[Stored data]

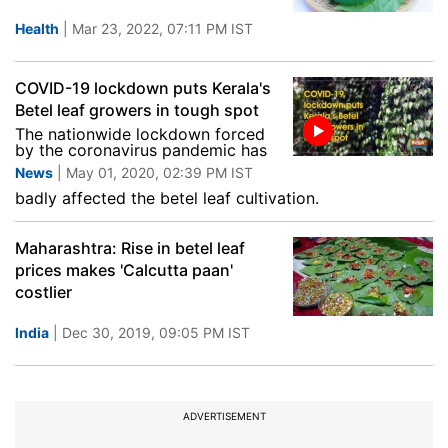
Health
| Mar 23, 2022, 07:11 PM IST
COVID-19 lockdown puts Kerala's
Betel leaf growers in tough spot
The nationwide lockdown forced
by the coronavirus pandemic has
News
| May 01, 2020, 02:39 PM IST
badly affected the betel leaf cultivation.
Maharashtra: Rise in betel leaf
prices makes 'Calcutta paan'
costlier
India
| Dec 30, 2019, 09:05 PM IST
ADVERTISEMENT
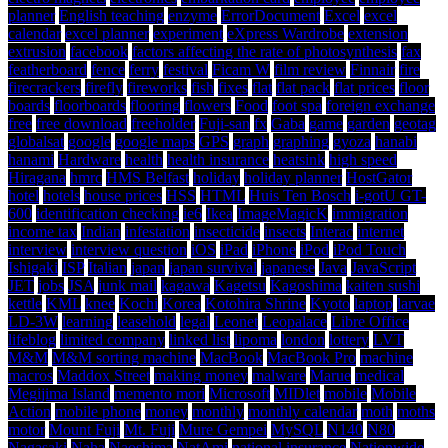
planner
English teaching
enzyme
ErrorDocument
Excel
excel
calendar
excel planner
experiment
eXpress Wardrobe
extension
extrusion
facebook
factors affecting the rate of photosynthesis
fax
featherboard
fence
ferry
festival
Ficam W
film review
Finnair
fire
firecrackers
firefly
fireworks
fish
fixes
flat
flat pack
flat prices
floor
boards
floorboards
flooring
flowers
Food
foot spa
foreign exchange
free
free download
freeholder
Fuji-san
fx
Gaba
game
garden
geotag
globalsat
google
google maps
GPS
graph
graphing
gyoza
hanabi
hanami
Hardware
health
health insurance
heatsink
high speed
Hiragana
hmrc
HMS Belfast
holiday
holiday planner
HostGator
hotel
hotels
house prices
HSS
HTML
Huis Ten Bosch
i-gotU GT-
600
identification checking
ie6
Ikea
ImageMagicK
immigration
income tax
Indian
infestation
insecticide
insects
Interac
internet
interview
interview question
iOS
iPad
iPhone
iPod
iPod Touch
Ishigaki
ISP
Italian
japan
japan survival
japanese
Java
JavaScript
JET
jobs
JSA
junk mail
kagawa
Kagetsu
Kagoshima
kaiten sushi
kettle
KML
knee
Kochi
Korea
Kotohira Shrine
Kyoto
laptop
larvae
LD-3W
learning
leasehold
legal
Leonet
Leopalace
Libre Office
lifeblog
limited company
linked list
lipoma
london
lottery
LVT
M&M
M&M sorting machine
MacBook
MacBook Pro
machine
macros
Maddox Street
making money
malware
Marue
medical
Megijima Island
memento mori
Microsoft
MIDlet
mobile
Mobile
Action
mobile phone
money
monthly
monthly calendar
moth
moths
motor
Mount Fuji
Mt. Fuji
Mure Gempei
MySQL
N140
N80
Nagasaki
Naha
Naoshima
NatAmi
national insurance
Nationwide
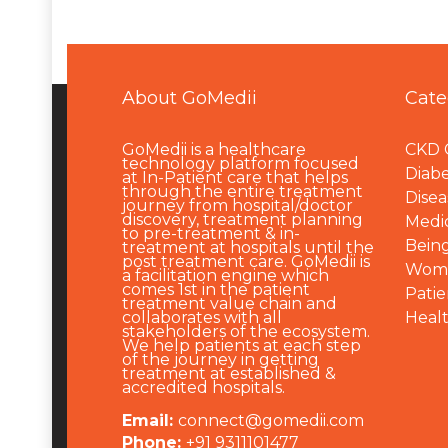
About GoMedii
Cate
GoMedii is a healthcare
CKD 
technology platform focused
Diabe
at In-Patient care that helps
through the entire treatment
Disea
journey from hospital/doctor
discovery, treatment planning
Medi
to pre-treatment & in-
Being
treatment at hospitals until the
post treatment care. GoMedii is
Wome
a facilitation engine which
comes 1st in the patient
Patie
treatment value chain and
collaborates with all
Heal
stakeholders of the ecosystem.
We help patients at each step
of the journey in getting
treatment at established &
accredited hospitals.
Email:
connect@gomedii.com
Phone:
+91 9311101477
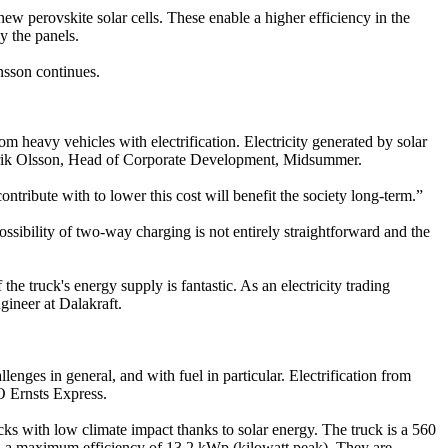
ew perovskite solar cells. These enable a higher efficiency in the
y the panels.
ansson continues.
om heavy vehicles with electrification. Electricity generated by solar
ys Erik Olsson, Head of Corporate Development, Midsummer.
ribute with to lower this cost will benefit the society long-term.”
possibility of two-way charging is not entirely straightforward and the
he truck's energy supply is fantastic. As an electricity trading
gineer at Dalakraft.
nges in general, and with fuel in particular. Electrification from
EO Ernsts Express.
s with low climate impact thanks to solar energy. The truck is a 560
ith a maximum efficiency of 13,2 kWp (kilowatt peak). They are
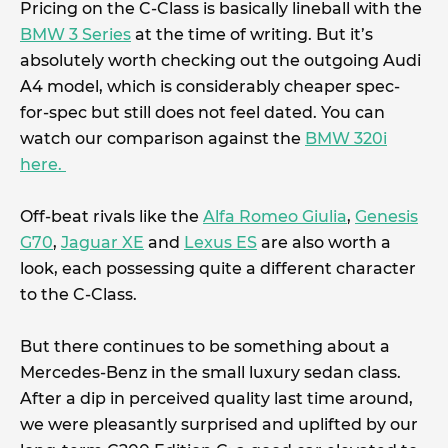
Pricing on the C-Class is basically lineball with the
BMW 3 Series
at the time of writing. But it’s
absolutely worth checking out the outgoing Audi
A4 model, which is considerably cheaper spec-
for-spec but still does not feel dated. You can
watch our comparison against the
BMW 320i
here.
Off-beat rivals like the
Alfa Romeo Giulia
,
Genesis
G70
,
Jaguar XE
and
Lexus ES
are also worth a
look, each possessing quite a different character
to the C-Class.
But there continues to be something about a
Mercedes-Benz in the small luxury sedan class.
After a dip in perceived quality last time around,
we were pleasantly surprised and uplifted by our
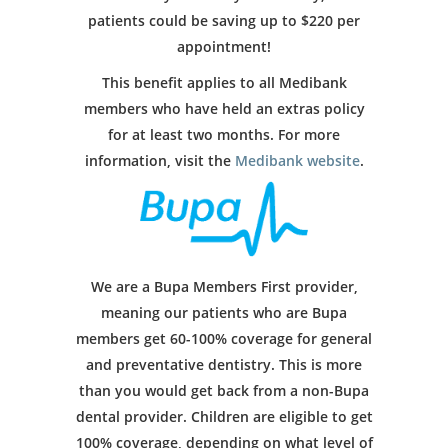
patients could be saving up to $220 per
appointment!
This benefit applies to all Medibank
members who have held an extras policy
for at least two months. For more
information, visit the
Medibank website
.
We are a Bupa Members First provider,
meaning our patients who are Bupa
members get 60-100% coverage for general
and preventative dentistry. This is more
than you would get back from a non-Bupa
dental provider. Children are eligible to get
100% coverage, depending on what level of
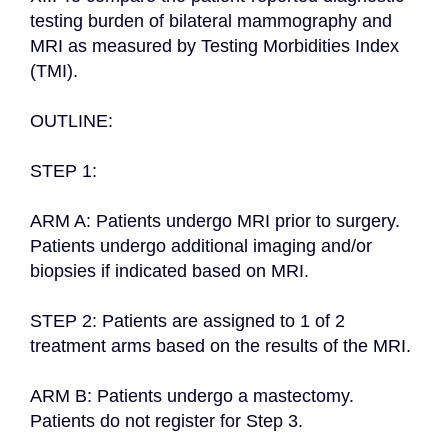
testing burden of bilateral mammography and 
MRI as measured by Testing Morbidities Index 
(TMI).

OUTLINE:

STEP 1:

ARM A: Patients undergo MRI prior to surgery. 
Patients undergo additional imaging and/or 
biopsies if indicated based on MRI.

STEP 2: Patients are assigned to 1 of 2 
treatment arms based on the results of the MRI.

ARM B: Patients undergo a mastectomy. 
Patients do not register for Step 3.
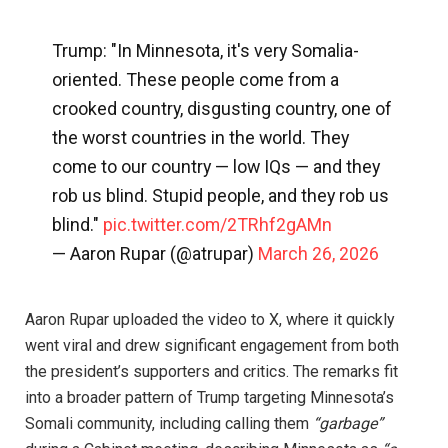
Trump: "In Minnesota, it's very Somalia-
oriented. These people come from a
crooked country, disgusting country, one of
the worst countries in the world. They
come to our country — low IQs — and they
rob us blind. Stupid people, and they rob us
blind."
pic.twitter.com/2TRhf2gAMn
— Aaron Rupar (@atrupar)
March 26, 2026
Aaron Rupar uploaded the video to X, where it quickly
went viral and drew significant engagement from both
the president’s supporters and critics. The remarks fit
into a broader pattern of Trump targeting Minnesota’s
Somali community, including calling them
“garbage”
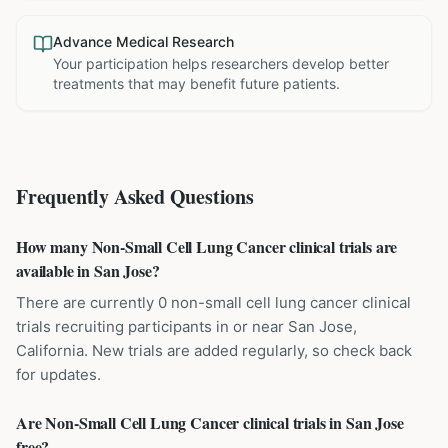
Advance Medical Research
Your participation helps researchers develop better
treatments that may benefit future patients.
Frequently Asked Questions
How many Non-Small Cell Lung Cancer clinical trials are
available in San Jose?
There are currently 0 non-small cell lung cancer clinical
trials recruiting participants in or near San Jose,
California. New trials are added regularly, so check back
for updates.
Are Non-Small Cell Lung Cancer clinical trials in San Jose
free?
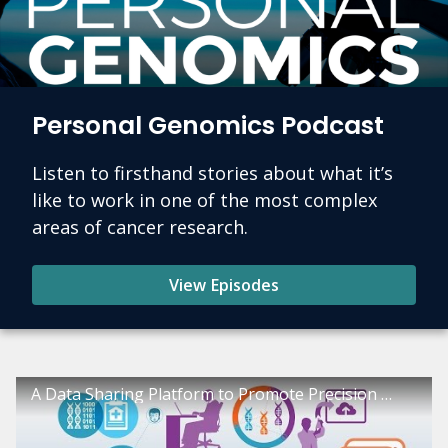
Personal Genomics Podcast
Listen to firsthand stories about what it’s
like to work in one of the most complex
areas of cancer research.
View Episodes
A Data Sharing Platform to Promote Precision Oncology: The Genomic Data Commons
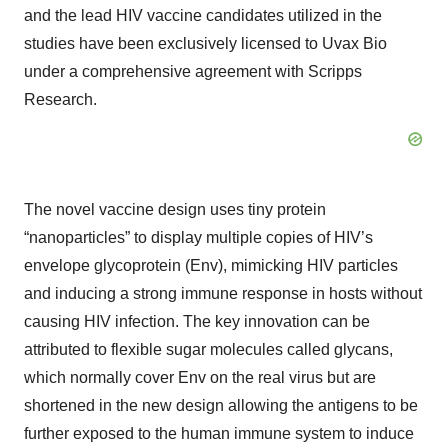
and the lead HIV vaccine candidates utilized in the
studies have been exclusively licensed to Uvax Bio
under a comprehensive agreement with Scripps
Research.
The novel vaccine design uses tiny protein
“nanoparticles” to display multiple copies of HIV’s
envelope glycoprotein (Env), mimicking HIV particles
and inducing a strong immune response in hosts without
causing HIV infection. The key innovation can be
attributed to flexible sugar molecules called glycans,
which normally cover Env on the real virus but are
shortened in the new design allowing the antigens to be
further exposed to the human immune system to induce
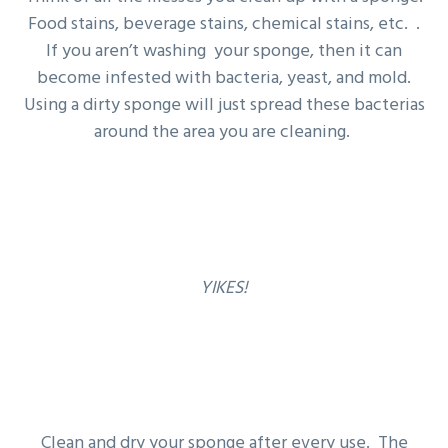
Food stains, beverage stains, chemical stains, etc. .
If you aren’t washing your sponge, then it can
become infested with bacteria, yeast, and mold.
Using a dirty sponge will just spread these bacterias
around the area you are cleaning.
YIKES!
Clean and dry your sponge after every use. The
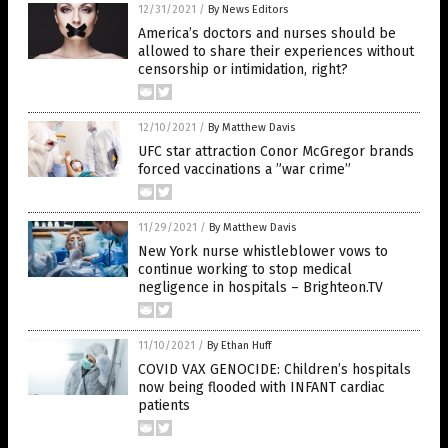
12/31/2021
/
By News Editors
America’s doctors and nurses should be
allowed to share their experiences without
censorship or intimidation, right?
12/10/2021
/
By Matthew Davis
UFC star attraction Conor McGregor brands
forced vaccinations a ”war crime”
11/29/2021
/
By Matthew Davis
New York nurse whistleblower vows to
continue working to stop medical
negligence in hospitals – Brighteon.TV
11/10/2021
/
By Ethan Huff
COVID VAX GENOCIDE: Children’s hospitals
now being flooded with INFANT cardiac
patients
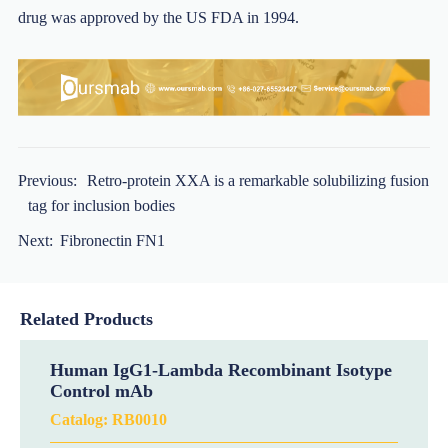
drug was approved by the US FDA in 1994.
Previous:
Retro-protein XXA is a remarkable solubilizing fusion
tag for inclusion bodies
Next:
Fibronectin FN1
Related Products
Human IgG1-Lambda Recombinant Isotype
Control mAb
Catalog:
RB0010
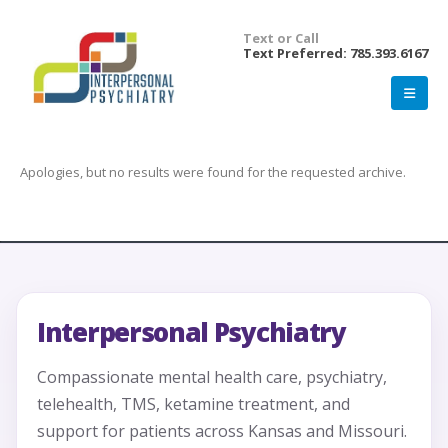
Text or Call
Text Preferred: 785.393.6167
Apologies, but no results were found for the requested archive.
Interpersonal Psychiatry
Compassionate mental health care, psychiatry,
telehealth, TMS, ketamine treatment, and
support for patients across Kansas and Missouri.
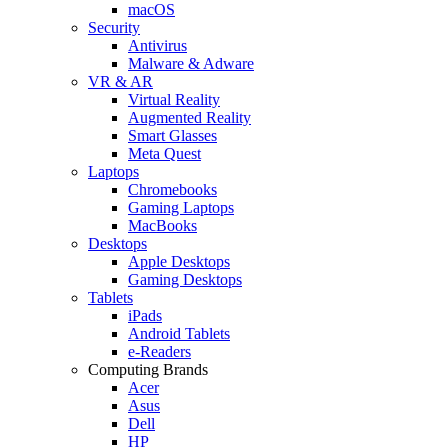
macOS
Security
Antivirus
Malware & Adware
VR & AR
Virtual Reality
Augmented Reality
Smart Glasses
Meta Quest
Laptops
Chromebooks
Gaming Laptops
MacBooks
Desktops
Apple Desktops
Gaming Desktops
Tablets
iPads
Android Tablets
e-Readers
Computing Brands
Acer
Asus
Dell
HP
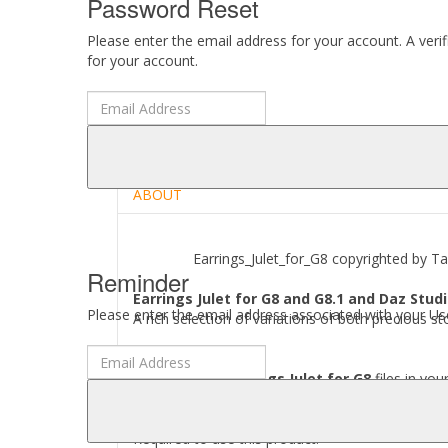
Password Reset
Please enter the email address for your account. A veri
for your account.
DESCRIPTION
REVIEWS (0)
ABOUT
Earrings_Julet_for_G8 copyrighted by Tark
Reminder
Earrings Julet for G8 and G8.1 and Daz Studi
Please enter the email address associated with your Use
A rich selection of variations of both precious s
Where to find
Earrings Julet for G8
files in you
[..\ People\ Genesis 8 Female\ Accessories\ Tark
Required to use this product:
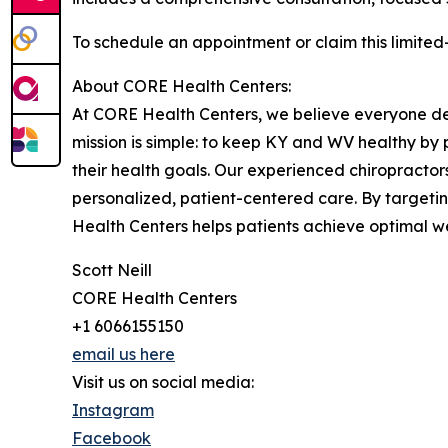
To schedule an appointment or claim this limited-
About CORE Health Centers:
At CORE Health Centers, we believe everyone dese
mission is simple: to keep KY and WV healthy by 
their health goals. Our experienced chiropracto
personalized, patient-centered care. By target
Health Centers helps patients achieve optimal well
Scott Neill
CORE Health Centers
+1 6066155150
email us here
Visit us on social media:
Instagram
Facebook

WHAT TO WORK ON
Check each line above for the word "Trump", and copy the lines where it appears.

TASK SOLUTION
Trump: "In Minnesota, it's very Somalia-
into a broader pattern of Trump targeting Minnesota’s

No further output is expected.